Approximate the real zeros to the nearest tenth -x^2+x+4

Answer 1

The zeros of the given expression at x = -1.6 and x = 2.6

Explanation:

Given: -x^2 + x + 4

To find the real zeros set the expression equal to zero and solve for x.

-x^2 + x + 4 = 0

This cannot be factored.

Let's use the quadratic formula and find the solutions.

Formula x =
`(-b +/-√(b^2 - 4ac) )/(2a)`

Here a = -1, b = 1 and c = 4 from the given expression.

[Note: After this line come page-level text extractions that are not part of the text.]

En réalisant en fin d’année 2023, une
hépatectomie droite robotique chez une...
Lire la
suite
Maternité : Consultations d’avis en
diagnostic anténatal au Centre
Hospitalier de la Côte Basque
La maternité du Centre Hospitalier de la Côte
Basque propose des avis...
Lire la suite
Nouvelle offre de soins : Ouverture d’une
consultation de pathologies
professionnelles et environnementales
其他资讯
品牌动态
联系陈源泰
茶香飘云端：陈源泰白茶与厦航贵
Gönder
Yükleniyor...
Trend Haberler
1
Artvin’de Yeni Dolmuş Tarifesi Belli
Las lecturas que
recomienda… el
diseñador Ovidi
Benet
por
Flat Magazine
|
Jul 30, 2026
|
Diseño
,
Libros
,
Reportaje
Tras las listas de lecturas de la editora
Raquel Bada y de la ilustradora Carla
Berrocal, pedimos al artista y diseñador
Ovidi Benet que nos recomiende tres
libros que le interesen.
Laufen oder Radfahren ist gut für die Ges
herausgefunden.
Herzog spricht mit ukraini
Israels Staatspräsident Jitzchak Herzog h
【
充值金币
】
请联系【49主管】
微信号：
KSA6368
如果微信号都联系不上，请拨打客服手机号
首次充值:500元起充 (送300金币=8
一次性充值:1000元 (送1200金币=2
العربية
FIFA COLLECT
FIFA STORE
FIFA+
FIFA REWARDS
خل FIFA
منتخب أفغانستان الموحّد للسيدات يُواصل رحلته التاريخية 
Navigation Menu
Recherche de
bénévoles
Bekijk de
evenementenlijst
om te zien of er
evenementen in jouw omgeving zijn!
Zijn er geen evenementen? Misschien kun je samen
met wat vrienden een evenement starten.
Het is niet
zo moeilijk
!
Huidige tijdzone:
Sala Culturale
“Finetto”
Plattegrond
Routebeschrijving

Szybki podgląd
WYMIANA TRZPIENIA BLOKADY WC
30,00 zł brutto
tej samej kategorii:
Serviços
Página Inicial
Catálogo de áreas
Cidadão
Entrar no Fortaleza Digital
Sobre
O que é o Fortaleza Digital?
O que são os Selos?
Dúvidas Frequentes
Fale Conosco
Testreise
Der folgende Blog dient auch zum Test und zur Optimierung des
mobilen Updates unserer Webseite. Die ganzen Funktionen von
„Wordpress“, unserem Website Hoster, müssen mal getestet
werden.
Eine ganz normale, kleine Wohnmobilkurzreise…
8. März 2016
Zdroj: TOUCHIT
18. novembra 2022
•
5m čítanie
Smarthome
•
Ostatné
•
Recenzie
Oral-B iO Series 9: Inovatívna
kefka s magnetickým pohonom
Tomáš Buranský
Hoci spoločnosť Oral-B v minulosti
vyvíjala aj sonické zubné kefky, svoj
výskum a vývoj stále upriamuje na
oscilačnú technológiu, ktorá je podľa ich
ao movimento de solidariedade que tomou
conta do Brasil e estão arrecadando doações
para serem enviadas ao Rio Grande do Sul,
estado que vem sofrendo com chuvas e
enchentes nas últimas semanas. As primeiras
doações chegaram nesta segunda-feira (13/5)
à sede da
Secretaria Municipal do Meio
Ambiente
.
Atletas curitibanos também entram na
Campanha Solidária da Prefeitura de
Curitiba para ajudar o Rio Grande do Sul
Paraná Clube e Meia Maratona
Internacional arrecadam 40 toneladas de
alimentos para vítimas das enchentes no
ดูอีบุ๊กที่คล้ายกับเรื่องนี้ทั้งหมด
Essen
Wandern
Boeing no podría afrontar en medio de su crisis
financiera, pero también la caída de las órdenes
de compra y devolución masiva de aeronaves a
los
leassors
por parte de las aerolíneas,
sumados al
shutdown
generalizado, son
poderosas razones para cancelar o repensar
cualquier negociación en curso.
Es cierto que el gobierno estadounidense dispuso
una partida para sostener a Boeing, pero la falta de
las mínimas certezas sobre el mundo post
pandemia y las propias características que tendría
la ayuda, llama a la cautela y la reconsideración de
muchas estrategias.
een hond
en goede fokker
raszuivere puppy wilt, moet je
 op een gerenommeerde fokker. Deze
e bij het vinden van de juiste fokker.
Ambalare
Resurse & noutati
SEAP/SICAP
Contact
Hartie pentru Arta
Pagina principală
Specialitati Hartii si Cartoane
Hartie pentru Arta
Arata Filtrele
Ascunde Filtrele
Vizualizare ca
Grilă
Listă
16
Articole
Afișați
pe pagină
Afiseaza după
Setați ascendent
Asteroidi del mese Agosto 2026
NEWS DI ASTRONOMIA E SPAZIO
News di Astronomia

Now let's plug in these values in the above formula, we get

x =
`(-1 +/- √(1^2 - 4*-1*4) )/(2*-1)`

x =
`(-1 +/- √(1 + 16) )/(-12)`

x = (-1 +/-
`√(17)`)/-2 [√17 = 4.1]

x = (-1 + 4.1)/ -2 and x = (-1 -4.1)/-2

x = 3.1/-2 and x = -5.1/-2

x = -1.55 and x = 2.55

When we round off to the nearest tenths place, we get

x = -1.6 and x = 2.6

Therefore, the zeros of the given expression at x = -1.6 and x = 2.6.

Hope this will helpful.

Thank you.